Half the dues, all the AMA benefits!

  • Find your perfect match using full features of FREIDA™, the AMA Residency & Fellowship Database®
  • Distinguish yourself with AMA leadership opportunities

Supporting you today as a medical student. Protecting your future as a physician.

A recently released survey found physicians at training’s end facing very strong recruiter interest in primary care and a wide range of other specialties. Nearly half the physicians said they received more than 100 feelers from prospective employers.

“Physicians coming out of training are being recruited like blue chip athletes,” said Travis Singleton, executive vice president at recruitment firm Merritt Hawkins, which conducted the 2019 Survey of Final-Year Medical Residents. “There are simply not enough new doctors to go around.”

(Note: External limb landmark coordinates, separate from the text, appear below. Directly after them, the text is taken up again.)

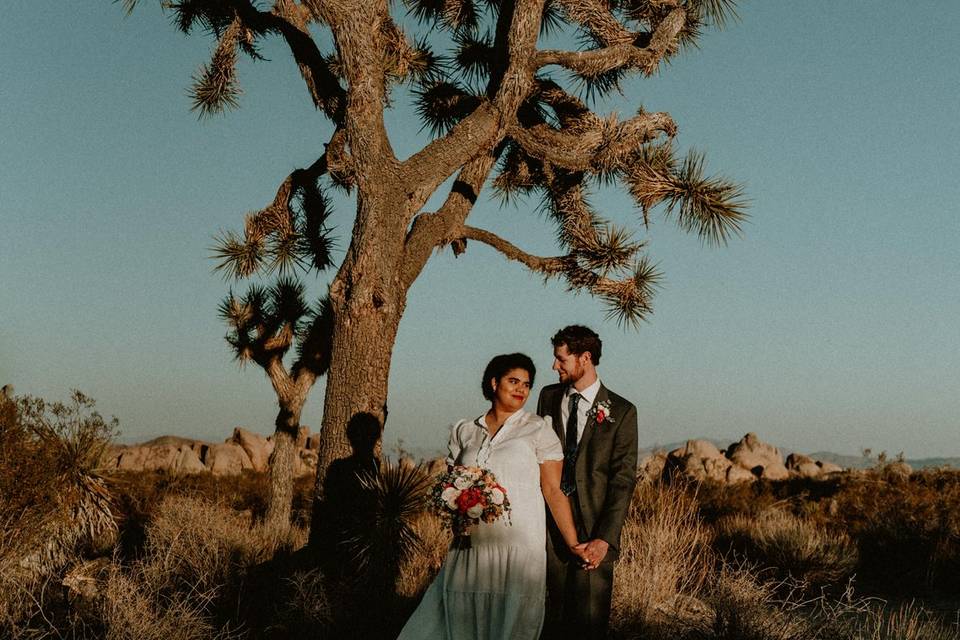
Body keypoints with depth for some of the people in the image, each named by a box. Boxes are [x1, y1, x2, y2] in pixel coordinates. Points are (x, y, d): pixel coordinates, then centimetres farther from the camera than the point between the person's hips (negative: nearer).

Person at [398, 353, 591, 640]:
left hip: (518, 548, -3)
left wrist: (572, 543, -7)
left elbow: (553, 490, 0)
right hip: (471, 547, 3)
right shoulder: (464, 432, 12)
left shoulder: (538, 429, 2)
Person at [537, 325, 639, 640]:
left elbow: (623, 480, -5)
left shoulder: (621, 411, -2)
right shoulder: (549, 396, 10)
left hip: (592, 526, -3)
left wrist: (605, 538, -14)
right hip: (548, 521, 3)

Among the striking findings in the survey is that more than a third of respondents reported being unprepared to handle the personal business side of closing the deal on employment. The AMA Career Planning Resource offers advice on employment matters, along with a six-part “Making the Rounds” podcast series on negotiating a contract.

Related Coverage

You just got a physician employment offer. Now what?

Sixty-four percent of the 391 respondents said they get too many emails, calls and other contacts from recruiters. The breakdown by number of queries:

  • Over 100: 45%
  • 51–100: 21%
  • 26–50: 16%
  • 11–25: 10%
  • 0–10: 8%

The type of specialty that final-year residents are in did have an influence on the number of recruiting solicitations. The specialty types were self-defined by the survey respondents. “Diagnostic,” for example, likely includes pathologists and radiologists while “internal medicine/other” would probably cover subspecialists such as gastroenterologists.

Here is the share of each specialty type that reported getting more than 100 recruitment contacts:

  • Primary care—46%
  • Internal medicine/other—49%
  • Surgical—39%
  • Diagnostic—16%

Meanwhile, just 6% of final-year residents in a primary care specialty got 10 or fewer recruitment solicitations. That compares with 42% of final-year residents in a diagnostic specialty. And while 46% of U.S. grads were contacted more than 100 times by recruiters, 41% of international medical graduates (IMGs) also said they were solicited in the 100-plus range.

The respondents also were surveyed about what they’re looking for in practice, in areas such as quality of life, geographic destination and more.

For example, the respondents voiced very specific population-size requirements for their target geographic location:

  • Over 1 million: 20%.
  • 500,001–1 million: 22%.
  • 250,001–500,000: 23%.
  • 100,001–250,000: 18%.
  • 50,001–100,000: 10%.
  • 25,001–50,000: 5%.
  • 10,001–25,000: 1%.
  • 10,000 or less: 1%.

The breakdown by primary care and other specialists tracked largely the same way—50,000 population or less didn’t rise above the single digits. Surgeons and diagnostic specialists were among physicians most open to million-plus city living—29% and 21%, respectively, compared with 16% for primary care physicians—and they were markedly adverse to communities of to 100,001–250,000, citing them 15 percentage points lower than other doctors.

The vast majority of respondents—nearly 80%—expect pay packages of more than $176,000. No pay range expectations below that mark exceeded 10%. Most respondents—63%—preferred that income would come as salary with a production bonus.

Offsetting the pay expectations were student-loan obligations. Although a substantial number of respondents were debt-free, 42% reported obligations of more than $200,000 while 57% said they owed more than $100,000.

Many IMGs are members of the $200,000-plus debt club—25%—but that is roughly half the proportion of U.S. grads. At the other end of the spectrum, IMGs are well over twice as likely—at 58%—to have no debt at all. The researchers pointed out that foreign medical education is less expensive.

That debt disparity may contribute to a bit more regret among U.S. grads concerning career choice. Among U.S. grads, 21% reported that they would not choose medicine again as a career. The comparable proportion for IMGs was 13%.